There is always a danger, of course, and in Anderson’s view Trotsky was guilty of this, of falling into precisely the kind of reductionist “materialist” alternative to Hegelian idealism that the Stalinists engaged in. And there is a flipside of that danger, which is to get bogged down in some kind of quasi-theological gobblydegook reading, something we have seen inside Trotskyism in the work of Gerry Healy; members of the WRP had to attend lectures which were completely mystifying as Healy waffled on about the mysteries of the dialectic.
To be honest, I felt that Anderson was also at risk of falling into this flipside danger, and some of the quotes from his mentor Dunayevskaya are really quite mystifying, as are some of the quotes from Hegel that Anderson wanted Lenin to pay more attention to.
Consequences
Where Anderson is more convincing, and really useful, is in his account of what Lenin did with Hegel’s ideas in practice. There are two places they cash out in practice. One is in Lenin’s writings on the state in State and Revolution, where, according to Anderson, it was Hegel’s insistence on contradiction, on dialectics, that led Lenin to shift from simply wanting to seize hold of the state apparatus to demanding that the state be “smashed”. There was, in the process, a new emphasis in Lenin’s work on the self-activity of the working-class, and the argument that the working class build forms of organisation that are qualitatively different from the operations of the capitalist state.
The other place these ideas manifest themselves, Anderson argues, is in Lenin on Imperialism, the Highest Stage of Capitalism, in which there is attention to what Anderson calls the emergence of “new revolutionary subjects”. Against other Marxists, such as Rose Luxemburg, Lenin argued for the rights of the colonial oppressed to engage in their own liberation struggles against imperialism and against the capitalist state of their own dependent nations.
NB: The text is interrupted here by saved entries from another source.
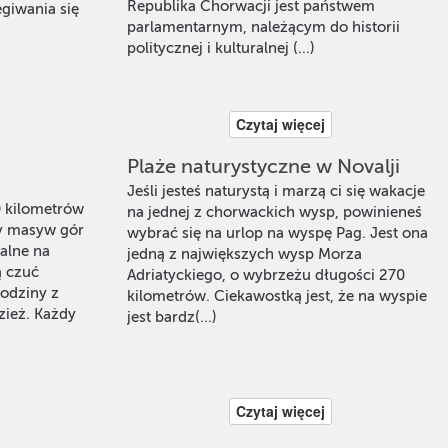
Republika Chorwacji jest państwem
egiwania się
parlamentarnym, należącym do historii
politycznej i kulturalnej (...)
Czytaj więcej
Plaże naturystyczne w Novalji
Jeśli jesteś naturystą i marzą ci się wakacje
0 kilometrów
na jednej z chorwackich wysp, powinieneś
ny masyw gór
wybrać się na urlop na wyspę Pag. Jest ona
alne na
jedną z największych wysp Morza
ą czuć
Adriatyckiego, o wybrzeżu długości 270
odziny z
kilometrów. Ciekawostką jest, że na wyspie
zież. Każdy
jest bardz(...)
Czytaj więcej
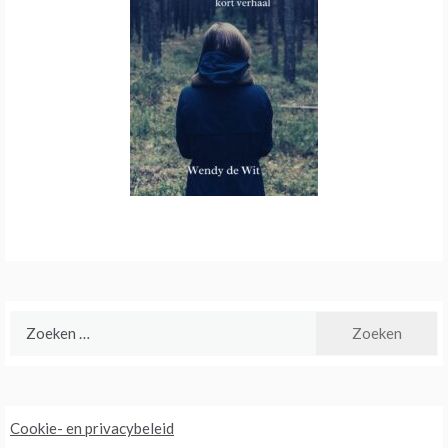
Zoeken
naar:
Cookie- en privacybeleid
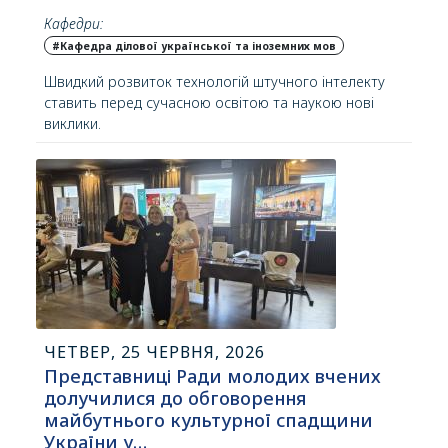
Кафедри:
#Кафедра ділової української та іноземних мов
Швидкий розвиток технологій штучного інтелекту
ставить перед сучасною освітою та наукою нові
виклики.
ЧЕТВЕР, 25 ЧЕРВНЯ, 2026
Представниці Ради молодих вчених
долучилися до обговорення
майбутнього культурної спадщини
України у…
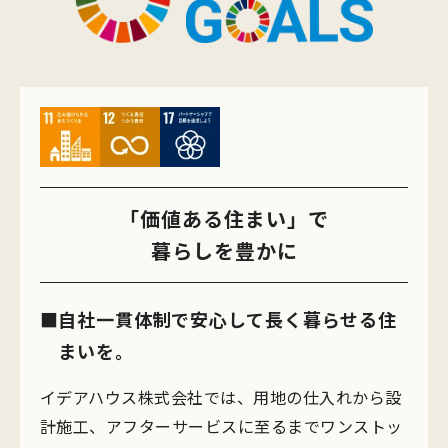
「価値ある住まい」で
暮らしを豊かに
自社一貫体制で安心して長く暮らせる住
まいを。
イデアハウス株式会社では、用地の仕入れから設
計施工、アフターサービスに至るまでワンストッ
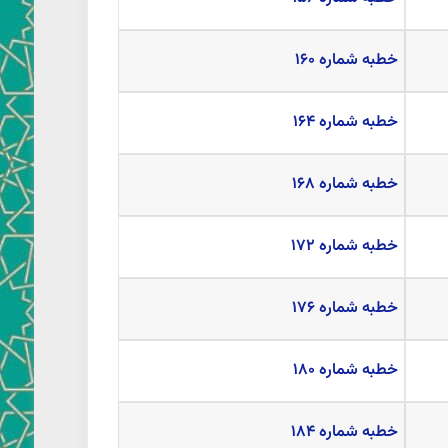
خطبه شماره ۱۶۰
خطبه شماره ۱۶۴
خطبه شماره ۱۶۸
خطبه شماره ۱۷۲
خطبه شماره ۱۷۶
خطبه شماره ۱۸۰
خطبه شماره ۱۸۴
There was, for example, specific attention paid to the unfolding possible revolution in Ireland in 1916.
Those notions, of independent self-activity of the working class and of self-conscious revolutionary movements against colonialism, were important to the Johnson-Forest Tendency and to CLR James in particular, and they were also important inside the Fourth International in the practical solidarity activities of Michel Pablo with the Algerian revolution and very favourable reviews by Pablo of the writings of Frantz Fanon.
Ideas and practice
Again, Anderson’s passion for a Dunayevskaya-style reading of Marxism, turning it back towards Hegel, is, I think, too strong, overplayed, and it would be quite possible to see Lenin’s attention to the state and colonialism as flowing from his grounded involvement in revolutionary Marxist politics rather than in what he read in Hegel. Even so, the story Anderson spins is a good one, and it does draw attention to Lenin as a thoughtful appreciative reader of work he did not entirely agree with, learning from it and, in the process, working in the best spirit of constructive Marxist dialectical engagement with theory as well as practice.